(Excerpts from a dataset)
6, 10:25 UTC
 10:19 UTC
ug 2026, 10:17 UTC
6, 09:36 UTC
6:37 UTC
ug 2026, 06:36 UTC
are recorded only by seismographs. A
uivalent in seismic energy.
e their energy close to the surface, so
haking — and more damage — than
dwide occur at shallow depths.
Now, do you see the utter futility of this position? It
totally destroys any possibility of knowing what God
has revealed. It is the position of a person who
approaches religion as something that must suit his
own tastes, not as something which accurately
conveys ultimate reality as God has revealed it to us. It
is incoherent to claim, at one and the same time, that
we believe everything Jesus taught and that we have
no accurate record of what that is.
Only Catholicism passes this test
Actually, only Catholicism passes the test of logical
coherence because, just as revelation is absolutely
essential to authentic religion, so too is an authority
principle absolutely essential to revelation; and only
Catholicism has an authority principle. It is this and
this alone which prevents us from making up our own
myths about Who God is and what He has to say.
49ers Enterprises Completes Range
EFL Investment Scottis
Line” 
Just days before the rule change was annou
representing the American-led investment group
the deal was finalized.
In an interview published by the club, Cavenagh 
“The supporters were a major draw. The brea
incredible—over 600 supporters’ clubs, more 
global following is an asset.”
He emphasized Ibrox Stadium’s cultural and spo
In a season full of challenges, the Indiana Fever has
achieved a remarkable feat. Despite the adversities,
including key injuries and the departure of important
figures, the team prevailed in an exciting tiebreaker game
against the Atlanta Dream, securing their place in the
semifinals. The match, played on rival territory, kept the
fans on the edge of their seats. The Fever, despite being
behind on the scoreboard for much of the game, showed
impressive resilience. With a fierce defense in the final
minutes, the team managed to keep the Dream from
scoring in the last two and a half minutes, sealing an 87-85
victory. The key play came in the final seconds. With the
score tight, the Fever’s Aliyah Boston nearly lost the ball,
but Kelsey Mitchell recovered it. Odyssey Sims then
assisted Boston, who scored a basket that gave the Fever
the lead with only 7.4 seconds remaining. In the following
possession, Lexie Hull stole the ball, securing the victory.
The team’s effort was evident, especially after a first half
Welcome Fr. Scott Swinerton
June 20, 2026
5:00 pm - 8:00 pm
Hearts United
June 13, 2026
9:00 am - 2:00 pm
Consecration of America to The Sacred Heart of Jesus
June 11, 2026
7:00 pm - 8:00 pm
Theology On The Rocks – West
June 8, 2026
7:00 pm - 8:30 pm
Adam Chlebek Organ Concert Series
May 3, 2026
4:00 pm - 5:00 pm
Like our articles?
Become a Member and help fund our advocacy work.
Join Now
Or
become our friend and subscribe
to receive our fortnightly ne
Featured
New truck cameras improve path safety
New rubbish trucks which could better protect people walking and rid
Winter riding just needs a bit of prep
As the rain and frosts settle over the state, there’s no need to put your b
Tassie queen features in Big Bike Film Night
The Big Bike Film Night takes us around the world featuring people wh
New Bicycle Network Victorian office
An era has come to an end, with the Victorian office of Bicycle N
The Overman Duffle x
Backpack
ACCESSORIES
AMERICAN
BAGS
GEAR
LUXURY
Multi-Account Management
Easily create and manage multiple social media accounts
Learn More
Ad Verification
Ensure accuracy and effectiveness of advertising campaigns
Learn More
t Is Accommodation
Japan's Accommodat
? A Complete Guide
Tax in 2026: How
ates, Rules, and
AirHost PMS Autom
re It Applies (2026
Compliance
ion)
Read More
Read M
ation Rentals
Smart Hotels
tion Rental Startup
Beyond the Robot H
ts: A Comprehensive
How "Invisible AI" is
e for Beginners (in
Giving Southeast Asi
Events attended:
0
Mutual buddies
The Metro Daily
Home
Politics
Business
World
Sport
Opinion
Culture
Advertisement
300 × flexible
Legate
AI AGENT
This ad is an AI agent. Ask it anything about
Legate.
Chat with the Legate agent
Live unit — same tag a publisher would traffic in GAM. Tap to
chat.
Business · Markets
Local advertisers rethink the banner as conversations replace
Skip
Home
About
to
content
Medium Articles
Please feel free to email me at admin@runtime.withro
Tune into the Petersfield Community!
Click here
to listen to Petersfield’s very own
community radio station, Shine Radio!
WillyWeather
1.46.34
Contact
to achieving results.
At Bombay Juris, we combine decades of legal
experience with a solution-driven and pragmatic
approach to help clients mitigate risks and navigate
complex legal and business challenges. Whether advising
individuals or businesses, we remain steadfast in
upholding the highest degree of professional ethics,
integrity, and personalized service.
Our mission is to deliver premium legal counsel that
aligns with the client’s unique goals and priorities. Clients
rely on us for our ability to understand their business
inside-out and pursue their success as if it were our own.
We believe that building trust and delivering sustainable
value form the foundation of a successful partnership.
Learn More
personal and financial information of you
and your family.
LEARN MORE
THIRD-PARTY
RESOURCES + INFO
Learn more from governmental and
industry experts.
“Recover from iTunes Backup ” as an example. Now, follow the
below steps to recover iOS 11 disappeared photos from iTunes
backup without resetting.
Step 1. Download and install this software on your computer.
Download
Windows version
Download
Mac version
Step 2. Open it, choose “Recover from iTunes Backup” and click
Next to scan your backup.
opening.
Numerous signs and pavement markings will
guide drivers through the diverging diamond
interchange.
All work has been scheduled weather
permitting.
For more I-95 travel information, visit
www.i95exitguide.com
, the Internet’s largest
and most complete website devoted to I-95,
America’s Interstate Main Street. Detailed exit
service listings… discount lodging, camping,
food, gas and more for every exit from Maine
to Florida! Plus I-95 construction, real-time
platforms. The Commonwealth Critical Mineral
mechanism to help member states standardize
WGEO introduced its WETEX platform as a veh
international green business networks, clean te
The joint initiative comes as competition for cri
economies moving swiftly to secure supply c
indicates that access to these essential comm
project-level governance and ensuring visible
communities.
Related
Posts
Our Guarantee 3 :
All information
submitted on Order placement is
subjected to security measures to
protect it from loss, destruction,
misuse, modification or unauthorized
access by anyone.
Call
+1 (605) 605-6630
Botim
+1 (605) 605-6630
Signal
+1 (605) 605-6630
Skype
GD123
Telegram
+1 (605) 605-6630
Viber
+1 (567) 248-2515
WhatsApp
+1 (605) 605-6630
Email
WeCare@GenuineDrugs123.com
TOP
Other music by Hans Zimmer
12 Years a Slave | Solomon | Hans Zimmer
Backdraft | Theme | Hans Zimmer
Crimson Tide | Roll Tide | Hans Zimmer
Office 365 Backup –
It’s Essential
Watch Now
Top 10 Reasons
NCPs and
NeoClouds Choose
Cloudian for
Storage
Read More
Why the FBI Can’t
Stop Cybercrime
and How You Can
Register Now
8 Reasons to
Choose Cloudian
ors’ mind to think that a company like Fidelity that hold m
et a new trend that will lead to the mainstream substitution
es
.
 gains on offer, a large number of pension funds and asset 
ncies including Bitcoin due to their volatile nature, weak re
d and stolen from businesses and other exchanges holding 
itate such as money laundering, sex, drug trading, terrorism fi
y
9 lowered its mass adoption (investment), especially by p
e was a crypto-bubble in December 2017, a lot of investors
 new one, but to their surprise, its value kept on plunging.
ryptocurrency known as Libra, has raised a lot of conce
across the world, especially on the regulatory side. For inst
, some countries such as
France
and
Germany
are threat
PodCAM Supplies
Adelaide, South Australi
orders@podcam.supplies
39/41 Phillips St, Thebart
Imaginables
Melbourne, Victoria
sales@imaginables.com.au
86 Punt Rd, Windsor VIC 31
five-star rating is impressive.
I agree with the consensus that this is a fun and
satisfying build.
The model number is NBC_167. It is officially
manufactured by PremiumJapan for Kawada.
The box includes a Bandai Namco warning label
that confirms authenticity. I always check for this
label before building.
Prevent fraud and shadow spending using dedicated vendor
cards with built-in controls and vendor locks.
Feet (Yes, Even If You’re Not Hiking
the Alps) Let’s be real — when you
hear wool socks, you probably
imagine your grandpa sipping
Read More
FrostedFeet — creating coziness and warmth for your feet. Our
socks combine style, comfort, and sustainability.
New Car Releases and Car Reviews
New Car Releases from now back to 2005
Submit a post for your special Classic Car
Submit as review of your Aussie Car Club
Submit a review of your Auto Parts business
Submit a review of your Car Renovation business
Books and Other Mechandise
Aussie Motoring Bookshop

→ WORK TO BE COMPLETED: What you give back should be exactly the lines of the data above from the line with "8 Reasons to" through the line with "Feet (Yes, Even If You’re Not Hiking", both of those included, and nothing more.

→ OUTPUT:
8 Reasons to
Choose Cloudian
ors’ mind to think that a company like Fidelity that hold m
et a new trend that will lead to the mainstream substitution
es
.
 gains on offer, a large number of pension funds and asset 
ncies including Bitcoin due to their volatile nature, weak re
d and stolen from businesses and other exchanges holding 
itate such as money laundering, sex, drug trading, terrorism fi
y
9 lowered its mass adoption (investment), especially by p
e was a crypto-bubble in December 2017, a lot of investors
 new one, but to their surprise, its value kept on plunging.
ryptocurrency known as Libra, has raised a lot of conce
across the world, especially on the regulatory side. For inst
, some countries such as
France
and
Germany
are threat
PodCAM Supplies
Adelaide, South Australi
orders@podcam.supplies
39/41 Phillips St, Thebart
Imaginables
Melbourne, Victoria
sales@imaginables.com.au
86 Punt Rd, Windsor VIC 31
five-star rating is impressive.
I agree with the consensus that this is a fun and
satisfying build.
The model number is NBC_167. It is officially
manufactured by PremiumJapan for Kawada.
The box includes a Bandai Namco warning label
that confirms authenticity. I always check for this
label before building.
Prevent fraud and shadow spending using dedicated vendor
cards with built-in controls and vendor locks.
Feet (Yes, Even If You’re Not Hiking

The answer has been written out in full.